**Prompt 1**
List every file name that the openssl commands in the Envoy Gateway TLS guide pass to the -keyout or -out option.
**Prompt 2**
Reproduce the passage of the Envoy Gateway TLS guide starting at "Getting HTTP working" and ending at "the Gateway listener.".
**Prompt 3**
Write the next part of the Envoy Gateway TLS guide, picking up right after its final command.

**Text under study**
Envoy Gateway TLS and Security: Set Up HTTPS and Stop Your API from Running Naked

Getting HTTP working is just the warmup. Unless your service lives in the Stone Age, production almost certainly needs HTTPS. This post covers the TLS fundamentals for Envoy Gateway so your APIs stop running in the clear.

How TLS Works in Gateway

The most common approach: terminate TLS at the Gateway listener.

Meaning:

The client connects via HTTPS
The Gateway handles the handshake and certificate
Traffic is then forwarded to your Service unencrypted internally

A basic HTTPS listener looks like this:

apiVersion: gateway.networking.k8s.io/v1
kind: Gateway
metadata:
  name: eg
spec:
  gatewayClassName: eg
  listeners:
    - name: http
      protocol: HTTP
      port: 80
    - name: https
      protocol: HTTPS
      port: 443
      tls:
        mode: Terminate
        certificateRefs:
          - kind: Secret
            group: ""
            name: example-cert

Two things matter here:

protocol: HTTPS
tls.mode: Terminate

This means: TLS ends here, and the Gateway handles the certificate.

`HTTPS + HTTPRoute` vs `TLSRoute`: What's the Difference

This is important, because many people see TLSRoute and immediately ask:

"Isn't an HTTPS listener already enough? Why do we need a separate TLSRoute?"

The difference is whether the Gateway terminates TLS:

Scenario	Common Combination	Description
Gateway terminates TLS, then applies HTTP rules	`HTTPS listener + HTTPRoute`	Most common website/API scenario
Gateway doesn't decrypt — routes encrypted traffic based on SNI only	`TLS listener + TLSRoute`	TLS passthrough scenario

In other words:

If you want to inspect path, header, method at the Gateway, you need to terminate TLS first, then use HTTPRoute
If you want to preserve end-to-end encryption and not decrypt at the Gateway, TLSRoute is the right path

Neither approach is "more advanced" — the point is knowing what you want: "terminate TLS and do L7 routing," or "keep encryption intact and do SNI-based routing."

Prepare the Certificate Secret

For test environments, a self-signed certificate works. The official examples use exactly this:

openssl req -x509 -sha256 -nodes -days 365 -newkey rsa:2048 \
  -subj '/O=example Inc./CN=example.com' \
  -keyout example.com.key \
  -out example.com.crt
 
openssl req -out www.example.com.csr -newkey rsa:2048 -nodes \
  -keyout www.example.com.key \
  -subj "/CN=www.example.com/O=example organization"

**Data segment**
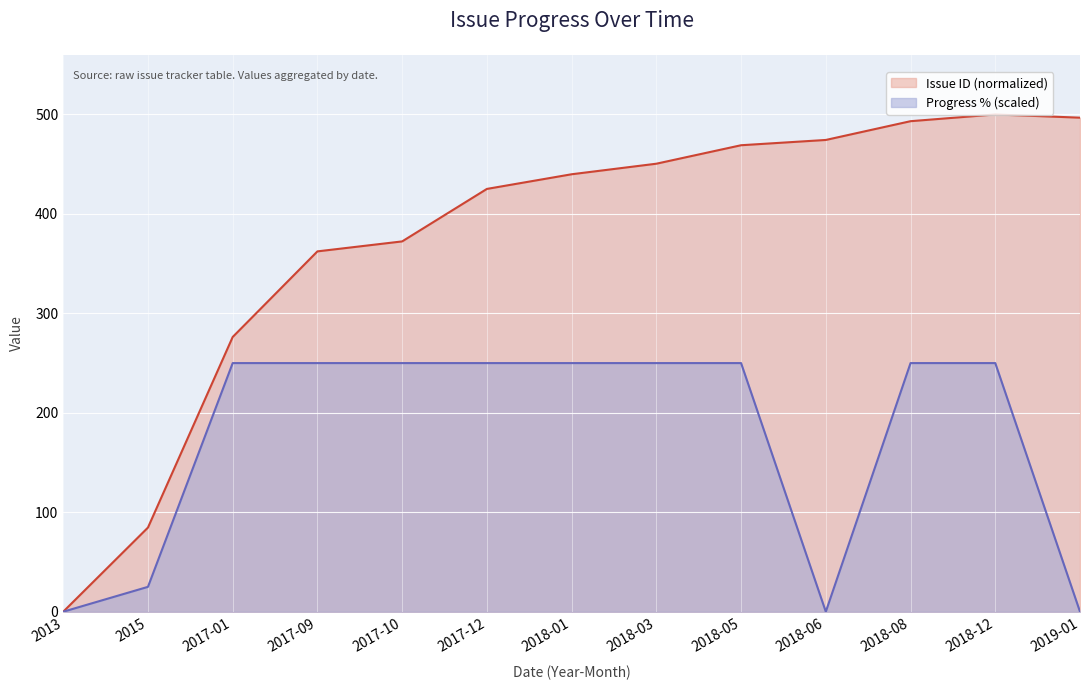

What is the difference between the maximum and minimum values in the Issue ID series?

500.0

**Written response 1**
example.com.key, example.com.crt, www.example.com.csr, www.example.com.key

**Written response 2**
Getting HTTP working is just the warmup. Unless your service lives in the Stone Age, production almost certainly needs HTTPS. This post covers the TLS fundamentals for Envoy Gateway so your APIs stop running in the clear.

How TLS Works in Gateway

The most common approach: terminate TLS at the Gateway listener.

**Written response 3**
openssl x509 -req -days 365 -CA example.com.crt -CAkey example.com.key \
  -set_serial 0 -in www.example.com.csr -out www.example.com.crt

Store the cert/key as a Kubernetes Secret:

kubectl create secret tls example-cert \
  --key=www.example.com.key \
  --cert=www.example.com.crt

The Gateway can then reference this Secret via certificateRefs.

⚠️ Self-signed certs are for testing only. In production, use cert-manager or your existing certificate management workflow. Don't carry the demo setup directly into production — that's like surviving on instant noodles: fine occasionally, not sustainable long-term.

Add an HTTPS Listener to an Existing Gateway

If you already have a eg Gateway from the previous post, you can patch it directly:

kubectl patch gateway eg --type=json --patch '
  - op: add
    path: /spec/listeners/-
    value:
      name: https
      protocol: HTTPS
      port: 443
      tls:
        mode: Terminate
        certificateRefs:
        - kind: Secret
          group: ""
          name: example-cert
'

Verify the status:

kubectl get gateway/eg -o yaml

If the listener looks healthy, test HTTPS:

curl -v -HHost:www.example.com \
  --resolve "www.example.com:443:${GATEWAY_HOST}" \
  --cacert example.com.crt \
  https://www.example.com/get

This command is great for local validation, especially when DNS isn't wired up yet.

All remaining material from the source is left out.